Derek Sivers

How to change or build your career

2014-10-06

I get emails from many people wanting to change or build their career. I always recommend the best book on the subject: “So Good They Can’t Ignore You” by Cal Newport. Here are a few of its best points:

Forget passion and purpose

Forget “follow your passion” or “find your true calling”. Stop thinking like that. Here’s why:

Words like “passion” and “purpose” are dangerous because they sound huge and romantic. If you think you haven’t found your passion yet, you’re probably expecting it to be overwhelming — to hit you like lightning.

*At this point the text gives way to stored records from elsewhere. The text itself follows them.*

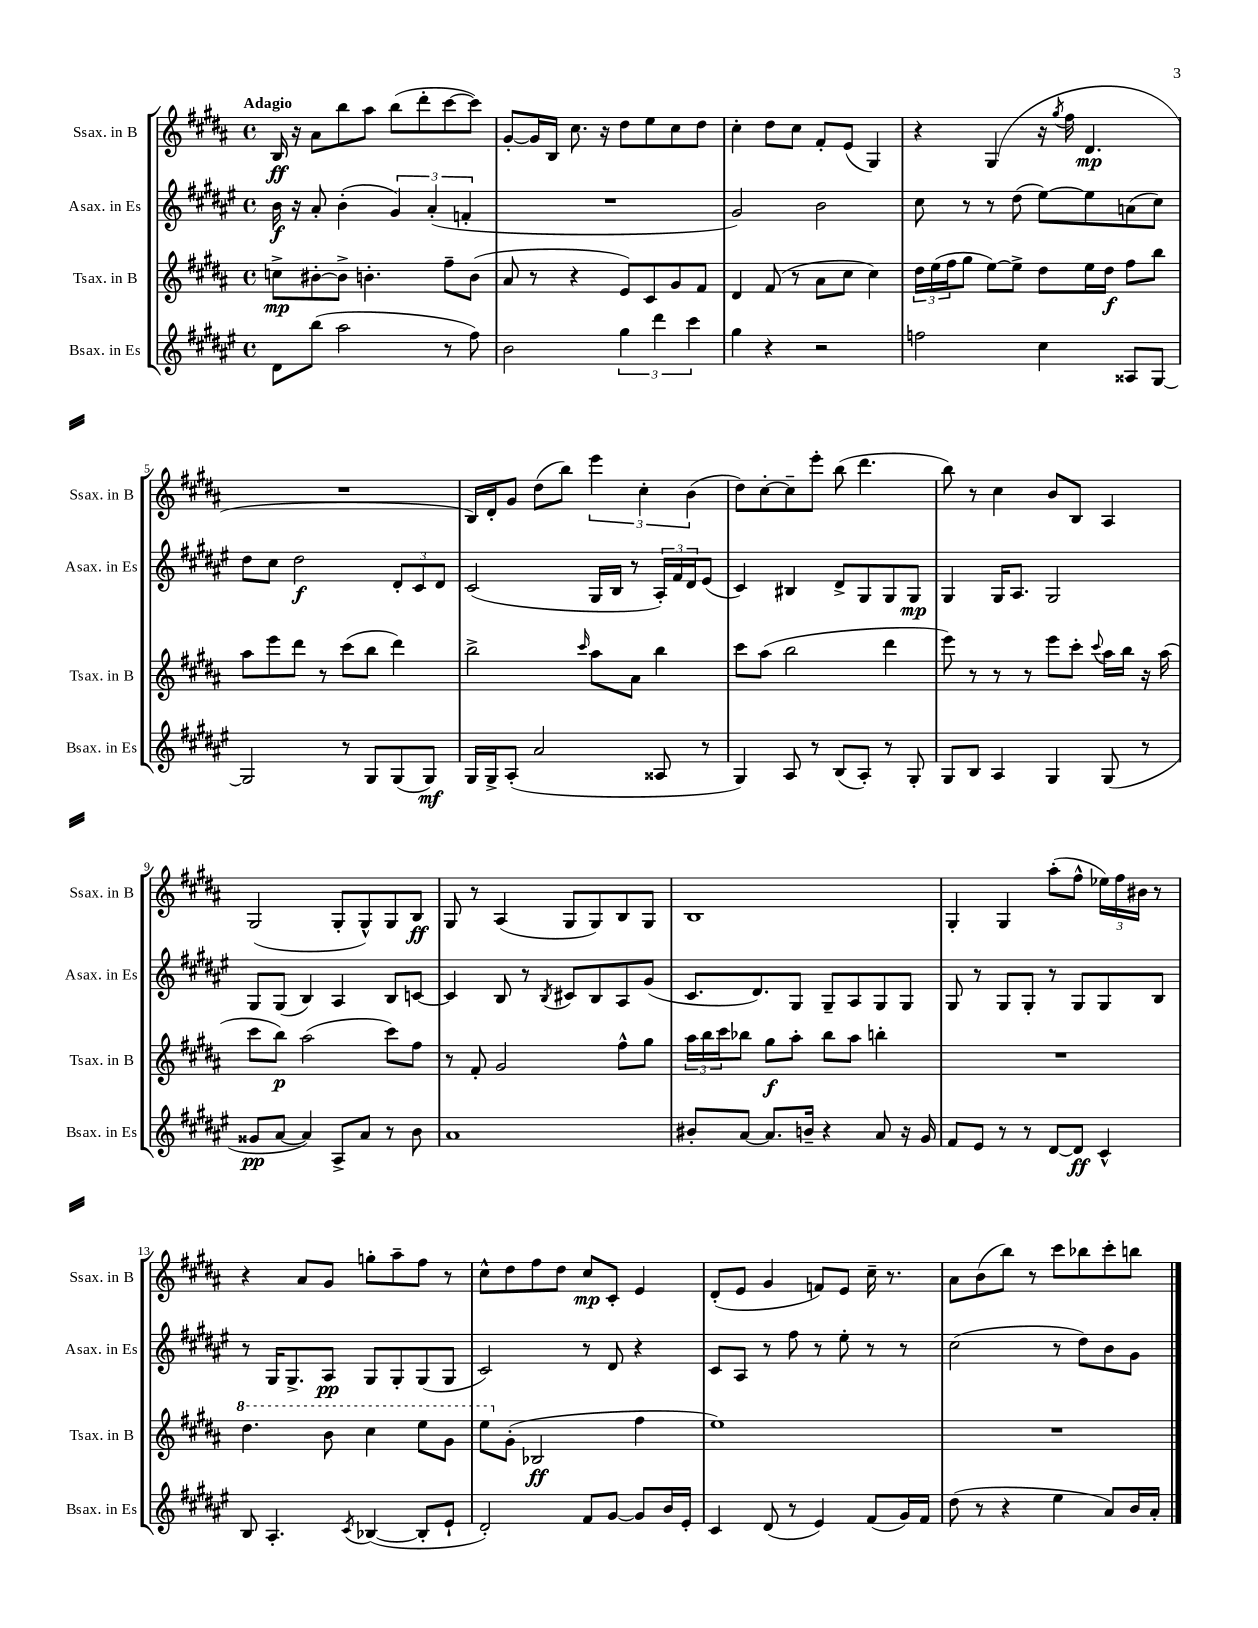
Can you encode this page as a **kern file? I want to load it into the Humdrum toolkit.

**kern	**dynam	**kern	**dynam	**kern	**dynam	**kern	**dynam
*part4	*part4	*part3	*part3	*part2	*part2	*part1	*part1
*staff4	*staff4	*staff3	*staff3	*staff2	*staff2	*staff1	*staff1
*I"Bsax. in Es	*	*I"Tsax. in B	*	*I"Asax. in Es	*	*I"Ssax. in B	*
*I'Bsax. in Es	*	*I'Tsax. in B	*	*I'Asax. in Es	*	*I'Ssax. in B	*
*clefG2	*	*clefG2	*	*clefG2	*	*clefG2	*
*k[f#c#g#d#a#e#]	*	*k[f#c#g#d#a#]	*	*k[f#c#g#d#a#e#]	*	*k[f#c#g#d#a#]	*
*M4/4	*	*M4/4	*	*M4/4	*	*M4/4	*
*met(c)	*	*met(c)	*	*met(c)	*	*met(c)	*
=1	=1	=1	=1	=1	=1	=1	=1
!	!	!	!	!	!	!LO:TX:a:B:t=Adagio	!
8d#\L	.	8ccn^\L	mp	16b\	f	16B/	ff
.	.	.	.	16r	.	16r	.
(8bb\J	.	[8b#X'\	.	8a#'/	.	8a#\L	.
2aa#\	.	8b#^\J]	.	(4b'\	.	8bb\	.
.	.	4.bn'\	.	.	.	8aa#\J	.
.	.	.	.	6g#/)	.	(8bb\L	.
.	.	.	.	.	.	8ddd#'\	.
.	.	.	.	(6a#'/	.	.	.
8r	.	8ff#~\L	.	.	.	[8ccc#\	.
.	.	.	.	6fn'/	.	.	.
8ff#\)	.	(8b\J	.	.	.	8ccc#\J])	.
=2	=2	=2	=2	=2	=2	=2	=2
2b\	.	8a#/	.	1r	.	[8g#'/L	.
.	.	8r	.	.	.	16g#/L]	.
.	.	.	.	.	.	16B/JJ	.
.	.	4r	.	.	.	8.cc#\	.
.	.	.	.	.	.	16r	.
6gg#\	.	8e/L)	.	.	.	8dd#\L	.
.	.	8c#/	.	.	.	8ee\	.
6ddd#\	.	.	.	.	.	.	.
.	.	8g#/	.	.	.	8cc#\	.
6ccc#\	.	.	.	.	.	.	.
.	.	8f#/J	.	.	.	8dd#\J	.
=3	=3	=3	=3	=3	=3	=3	=3
4gg#\	.	4d#/	.	2g#/)	.	4cc#'\	.
4r	.	(8f#/	.	.	.	8dd#\L	.
.	.	8r	.	.	.	8cc#\J	.
2r	.	8a#\L	.	2b\	.	8f#'/L	.
.	.	8cc#\J	.	.	.	(8e/J	.
.	.	4cc#\)	.	.	.	4G#/)	.
=4	=4	=4	=4	=4	=4	=4	=4
2ffn\	.	24dd#\LL	.	8cc#\	.	4r	.
.	.	(24ee\	.	.	.	.	.
.	.	24ff#\J	.	.	.	.	.
.	.	8gg#\J	.	8r	.	.	.
.	.	[8ee\L)	.	8r	.	(4G#/	.
.	.	8ee^\J]	.	(8dd#\	.	.	.
4cc#\	.	8dd#\L	.	[8ee#\L)	.	16r	.
.	.	.	.	.	.	8qgg#/	.
.	.	.	.	.	.	16ff#\	.
.	.	16ee\L	.	8ee#\]	.	4.d#/	mp
.	.	16dd#\JJ	f	.	.	.	.
8A##X/L	.	8ff#\L	.	(8an\	.	.	.
[8G#/J	.	8bb\J	.	8cc#\J)	.	.	.
!!LO:LB:g=z
=5	=5	=5	=5	=5	=5	=5	=5
2G#/]	.	8aa#\L	.	8dd#\L	.	1r	.
.	.	8eee\	.	8cc#\J	.	.	.
.	.	8ddd#\J	.	2dd#\	f	.	.
.	.	8r	.	.	.	.	.
8r	.	(8ccc#\L	.	.	.	.	.
8G#/L	.	8bb\J	.	.	.	.	.
(8G#/	.	4ddd#\)	.	12d#'/L	.	.	.
.	.	.	.	12c#/	.	.	.
8G#/J)	mf	.	.	.	.	.	.
.	.	.	.	12d#/J	.	.	.
=6	=6	=6	=6	=6	=6	=6	=6
16G#/LL	.	2bb^\	.	(2c#/	.	16B/LL)	.
16G#^/J	.	.	.	.	.	16d#'/J	.
(8A#'/J	.	.	.	.	.	8g#/J	.
2a#/	.	.	.	.	.	(8dd#\L	.
.	.	.	.	.	.	8bb\J)	.
.	.	16qqccc#/	.	.	.	.	.
.	.	8aa#\L	.	16G#/LL	.	6eee\	.
.	.	.	.	16B/JJ	.	.	.
.	.	8a#\J	.	8r	.	.	.
.	.	.	.	.	.	6cc#'\	.
8A##X/	.	4bb\	.	24A#'/LL)	.	.	.
.	.	.	.	24f#/	.	.	.
.	.	.	.	24d#/J	.	(6b\	.
8r	.	.	.	(8e#/J	.	.	.
=7	=7	=7	=7	=7	=7	=7	=7
4G#/)	.	8ccc#\L	.	4c#/)	.	8dd#\L)	.
.	.	(8aa#\J	.	.	.	[8cc#'\	.
8A#/	.	2bb\	.	4B#X/	.	8cc#~\]	.
8r	.	.	.	.	.	8eee'\J	.
(8B/L	.	.	.	8d#^/L	.	(8bb\	.
8A#'/J)	.	.	.	8G#/	.	4.ddd#\	.
8r	.	4ddd#\	.	8G#/	.	.	.
8G#'/	.	.	.	8G#/J	mp	.	.
=8	=8	=8	=8	=8	=8	=8	=8
8G#/L	.	8eee\)	.	4G#/	.	8bb\)	.
8B/J	.	8r	.	.	.	8r	.
4A#/	.	8r	.	16G#/KL	.	4cc#\	.
.	.	.	.	8.A#/J	.	.	.
.	.	8r	.	.	.	.	.
4G#/	.	8eee\L	.	2G#/	.	8b/L	.
.	.	8ccc#'\J	.	.	.	8B/J	.
.	.	8qqccc#/	.	.	.	.	.
(8G#/	.	16aa#\LL	.	.	.	4A#/	.
.	.	16bb\JJ	.	.	.	.	.
8r	.	16r	.	.	.	.	.
.	.	(16aa#\	.	.	.	.	.
!!LO:LB:g=z
=9	=9	=9	=9	=9	=9	=9	=9
8g##X/L	pp	8ccc#\L	.	8G#/L	.	(2G#/	.
[8a#/J	.	8bb\J)	p	(8G#/J	.	.	.
4a#/])	.	(2aa#\	.	4B/)	.	.	.
8A#^/L	.	.	.	4A#/	.	8G#'/L	.
8a#/J	.	.	.	.	.	8G#^^/)	.
8r	.	8ccc#\L)	.	8B/L	.	8G#/	.
8b\	.	8ff#\J	.	[8cn/J	.	8B/J	ff
=10	=10	=10	=10	=10	=10	=10	=10
1a#	.	8r	.	4c/]	.	8G#/	.
.	.	8f#'/	.	.	.	8r	.
.	.	2g#/	.	8B/	.	(4A#/	.
.	.	.	.	8r	.	.	.
.	.	.	.	8qB/	.	.	.
.	.	.	.	8c#X/L	.	8G#/L	.
.	.	.	.	8B/	.	8G#/)	.
.	.	8ff#^^\L	.	8A#/	.	8B/	.
.	.	8gg#\J	.	(8g#/J	.	8G#/J	.
=11	=11	=11	=11	=11	=11	=11	=11
8b#X'/L	.	24aa#\LL	.	8.c#/L	.	1B	.
.	.	24bb\	.	.	.	.	.
.	.	24ccc#\J	.	.	.	.	.
[8a#/J	.	8bb-X\J	.	.	.	.	.
.	.	.	.	8.d#/)	.	.	.
8.a#/L]	.	8gg#\L	f	.	.	.	.
.	.	8aa#'\J	.	8G#/J	.	.	.
16bn~/Jk	.	.	.	.	.	.	.
4r	.	8bb-\L	.	8G#~/L	.	.	.
.	.	8aa#\J	.	8A#/	.	.	.
8a#/	.	4bbn'\	.	8G#/	.	.	.
16r	.	.	.	8G#/J	.	.	.
16g#/	.	.	.	.	.	.	.
=12	=12	=12	=12	=12	=12	=12	=12
8f#/L	.	1r	.	8G#/	.	4G#'/	.
8e#/J	.	.	.	8r	.	.	.
8r	.	.	.	8G#/L	.	4G#/	.
8r	.	.	.	8G#'/J	.	.	.
[8d#/L	.	.	.	8r	.	(8aa#'\L	.
8d#/J]	ff	.	.	8G#/L	.	8ff#^^\J	.
4c#^^/	.	.	.	8G#/	.	24ee-X\LL)	.
.	.	.	.	.	.	24ff#\	.
.	.	.	.	.	.	24b#X\JJ	.
.	.	.	.	8B/J	.	8r	.
!!LO:LB:g=z
=13	=13	=13	=13	=13	=13	=13	=13
*	*	*8va	*	*	*	*	*
8B/	.	4.ddd#\	.	8r	.	4r	.
4.A#'/	.	.	.	16G#/KL	.	.	.
.	.	.	.	8.G#^/	.	.	.
.	.	.	.	.	.	8a#/L	.
.	.	8bb\	.	8A#/J	pp	8g#/J	.
8qc#/	.	.	.	.	.	.	.
([4B-X/	.	4ccc#\	.	8G#/L	.	8ggn'\L	.
.	.	.	.	8G#'/	.	8aa#~\	.
8B-'/L]	.	8eee\L	.	(8G#/	.	8ff#\J	.
8e#`/J	.	8gg#\J	.	8G#/J	.	8r	.
=14	=14	=14	=14	=14	=14	=14	=14
2d#'/)	.	8eee\L	.	2c#/)	.	8cc#^^\L	.
*	*	*X8va	*	*	*	*	*
.	.	(8g#'\J	.	.	.	8dd#\	.
.	.	2B-X/	ff	.	.	8ff#\	.
.	.	.	.	.	.	8dd#\J	.
8f#/L	.	.	.	8r	.	8cc#/L	mp
[8g#/J	.	.	.	8d#/	.	8c#'/J	.
8g#/L]	.	4ff#\	.	4r	.	4e/	.
16b/L	.	.	.	.	.	.	.
16e#'/JJ	.	.	.	.	.	.	.
=15	=15	=15	=15	=15	=15	=15	=15
4c#/	.	1ee)	.	8c#/L	.	(8d#'/L	.
.	.	.	.	8A#/J	.	8e/J	.
(8d#/	.	.	.	8r	.	4g#/	.
8r	.	.	.	8ff#\	.	.	.
4e#/)	.	.	.	8r	.	8fn/L)	.
.	.	.	.	8ee#'\	.	8e/J	.
(8f#/L	.	.	.	8r	.	16cc#~\	.
.	.	.	.	.	.	8.r	.
16g#/L)	.	.	.	8r	.	.	.
16f#/JJ	.	.	.	.	.	.	.
=16	=16	=16	=16	=16	=16	=16	=16
(8dd#\	.	1r	.	(2cc#\	.	8a#\L	.
8r	.	.	.	.	.	(8b\	.
4r	.	.	.	.	.	8bb\J)	.
.	.	.	.	.	.	8r	.
4ee#\	.	.	.	8r	.	8ccc#\L	.
.	.	.	.	8dd#\L)	.	8bb-X\	.
8a#/L)	.	.	.	8b\	.	8ccc#'\	.
16b/L	.	.	.	8g#\J	.	8bbn\J	.
16a#'/JJ	.	.	.	.	.	.	.
==	==	==	==	==	==	==	==
*-	*-	*-	*-	*-	*-	*-	*-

Looking for your passion, purpose, or calling is an example of the fixed mindset. You’re assuming that this is an inherent and unchanging thing inside of you, like trying to read your DNA or blood type. But you won’t find passion and purpose there, because that’s not where those feelings come from.

Passion and purpose are emotions that come after expertise and experience. The way to get them is to commit to the path of mastery, get great at something, and do great work.

So instead of looking for passion and purpose, just keep mastering whatever work you’ve started, becoming more and more valuable in your field. Passion and purpose will follow a great career.

Great careers are only for the rare and valuable

Think of what makes a great career:

Jobs like this are rare and valuable. A great career isn’t something you find — it’s something you earn when you’ve got rare and valuable skills to offer in return.

In other words, you can only earn a great career by building your expertise and experience.

Solution: focus on the craft, not passion.

The solution to this problem is what’s called “the craftman’s path” — the long-term path to mastery.

Everyone who became great at something has a similar story: For years, they worked on their craft every day, even if they weren’t in the mood. Always pushing, practicing, working, and improving.

It doesn’t matter if you’re feeling passionate about it that day or even that month. You keep working and keep improving.

It doesn’t matter whether your work environment is ideal or you’re being wonderfully rewarded yet. You keep working and keep improving.

Yes it takes thousands of hours of practice, but that’s good news! It’s a clear path and it’s under your control, instead of dwelling on unanswerable questions like “What is my true calling?”

You forget the self-centered concerns about your passion and purpose, and instead just keep improving and getting really damn good.

It doesn’t matter if your current job isn’t perfect. You just keep improving, no matter where you are, becoming more and more valuable.

By building your skills, experience, and value, you earn a great career.

By building your skills, experience, and value, passion and purpose come to you.

By building your skills, experience, and value, you are building your “career capital”.

Career capital: use it to make a change

“Career capital” is a metaphor. Think of it like gold tokens you’re earning over years of building your expertise, experience, connections, and reputation.

The important point is to remember how valuable it is.

When you want to make a change to your career, you spend this career capital you’ve earned.

But if you’re really sick of your current field and want to switch to another field, don’t just quit and throw away all the career capital you’ve built up!

If you’re thinking of quitting your job to follow your passion, please don’t miss this point!

Think of ways you can use the value you’ve built up to make the transition to another field.

Like Tarzan, use your connections, reputation, experience, and expertise to transition into a better situation in the new field before leaving the old one.

Realize the career capital you’ve built up already, and don’t just throw it away.

Starting from scratch?

If you’re starting from scratch anyway, jump into any growing field and start building your skills, expertise, connections, and reputation. Pick a niche and dominate it.

If you have no ideas, check out this list of what startup investors want to invest in. And JWT’s “Things to Watch” is always fun and inspiring.

Read “So Good They Can’t Ignore You

The ideas here are just a little incomplete intro to an amazing book.

So Good They Can’t Ignore You” by Cal Newport, is the best I’ve ever read on the subject of building or changing your career. Here is a great summary of it.

I just searched my email out-box and found out that I’ve personally recommended it to people over a hundred times in the past two years.